# Stage 09 — Feature Engineering (Completed)

**Dataset:** `options_panel_synthetic_2025_Q3_basic_no_oi.csv`

This notebook follows the starter template:
1. Replace the sample synthetic data with the project dataset.
2. Implement at least **two** new features (no Greeks).
3. Document each feature with a short rationale.
4. (Optional) Explore correlation with a chosen target.


## 1) Load Project Dataset
We use the options panel created previously (basic parameters only).

In [None]:
import pandas as pd, numpy as np
pd.set_option('display.max_columns', 0)
df = pd.read_csv("/mnt/data/options_panel_synthetic_2025_Q3_basic_no_oi.csv")
df.head()

## 2) Feature Engineering (No Greeks)
We add **four** simple, finance-relevant features derived only from the basic columns:
- **`log_moneyness = ln(S/K)`** — scale-free measure of relative strike; commonly predictive of option prices.
- **`tau_years = DTE/365`** — time-to-expiry in years; options decay with time.
- **`Intrinsic_Value` & `Extrinsic_Value`** — decomposes price into intrinsic (max(in/out-of-the-money, 0)) and the time-value remainder.
- **`Rel_Spread = (Ask - Bid)/Last`** — a simple liquidity/transaction-cost proxy often correlated with pricing noise.
- **`ITM` (0/1)** — whether the option is in-the-money.
- **`Volume_z`** — z-scored volume within each ticker to normalize cross-date volume swings.

In [None]:
df["log_moneyness"] = np.log(df["Underlying_Price"] / df["Strike"])
df["tau_years"] = df["DTE"] / 365.0
df["Intrinsic_Value"] = np.where(
    df["OptionType"].str.lower() == "call",
    np.maximum(df["Underlying_Price"] - df["Strike"], 0.0),
    np.maximum(df["Strike"] - df["Underlying_Price"], 0.0),
)
df["Extrinsic_Value"] = np.maximum(df["Last"] - df["Intrinsic_Value"], 0.0)
df["Rel_Spread"] = (df["Ask"] - df["Bid"]) / df["Last"]
df["Rel_Spread"] = df["Rel_Spread"].replace([np.inf, -np.inf], np.nan).clip(lower=0.0)
df["ITM"] = (
    ((df["OptionType"].str.lower() == "call") & (df["Underlying_Price"] > df["Strike"])) |
    ((df["OptionType"].str.lower() == "put") & (df["Underlying_Price"] < df["Strike"]))
).astype(int)
df["Volume_z"] = df.groupby("Ticker")["Volume"].transform(lambda s: (s - s.mean())/s.std(ddof=0))
df.head()

### Short Rationales
- **`log_moneyness`**: captures relative distance to strike in a stable, additive way; standard in options literature.
- **`tau_years`**: options prices/decay scale with time; years is a natural scale.
- **`Intrinsic/Extrinsic`**: separates value driven by moneyness vs. time (and other premiums).
- **`Rel_Spread`**: wider spreads imply lower liquidity and potential price inefficiency.
- **`ITM`**: structural regime indicator that often changes price behavior.
- **`Volume_z`**: normalizes activity within each name so busy days are comparable across the panel.

## 3) Save Feature Set

In [None]:
out_path = "/mnt/data/options_panel_synthetic_2025_Q3_basic_features.csv"
df.to_csv(out_path, index=False)
out_path

## 4) (Optional) Correlation with Target
Treat **`Last`** (option price) as the target and compute simple Pearson correlations.

In [None]:
num_cols = df.select_dtypes(include=[np.number]).columns.tolist()
corr_series = df[num_cols].corr()["Last"].sort_values(ascending=False)
corr_series.to_frame("corr_with_Last").head(12)

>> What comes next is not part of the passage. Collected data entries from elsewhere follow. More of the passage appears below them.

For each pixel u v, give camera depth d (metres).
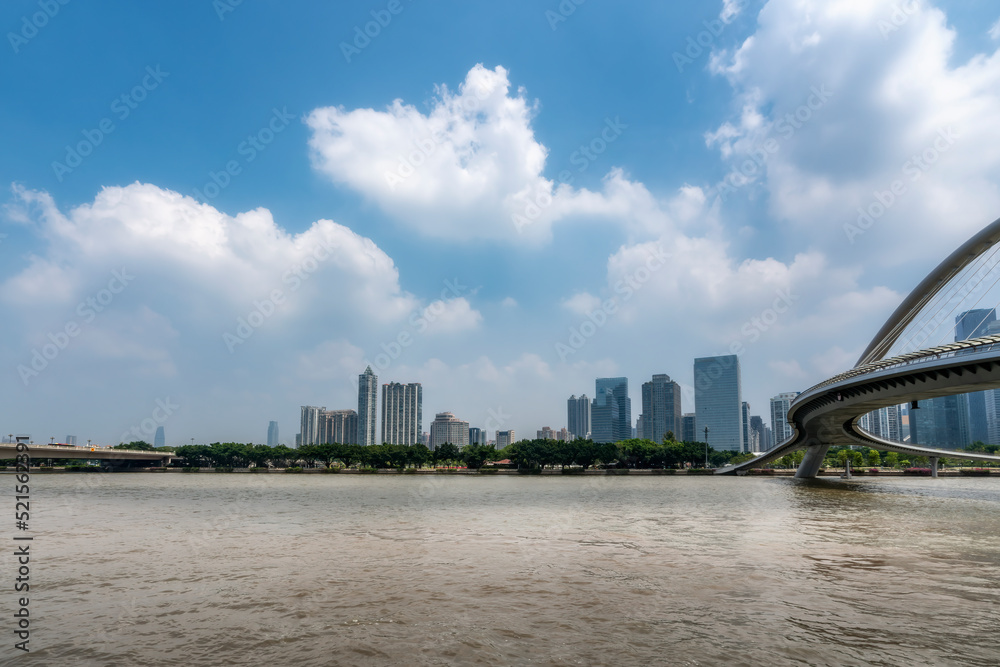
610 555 37.00
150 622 22.86
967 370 60.69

## 5) (Optional) Quick Plot
Scatter of **`Last`** vs **`log_moneyness`** to visualize the relationship.

In [None]:
import matplotlib.pyplot as plt
plt.figure()
plt.scatter(df["log_moneyness"], df["Last"], s=6, alpha=0.4)
plt.title("Option Last vs log-moneyness")
plt.xlabel("log_moneyness = ln(S/K)")
plt.ylabel("Last")
plt.show()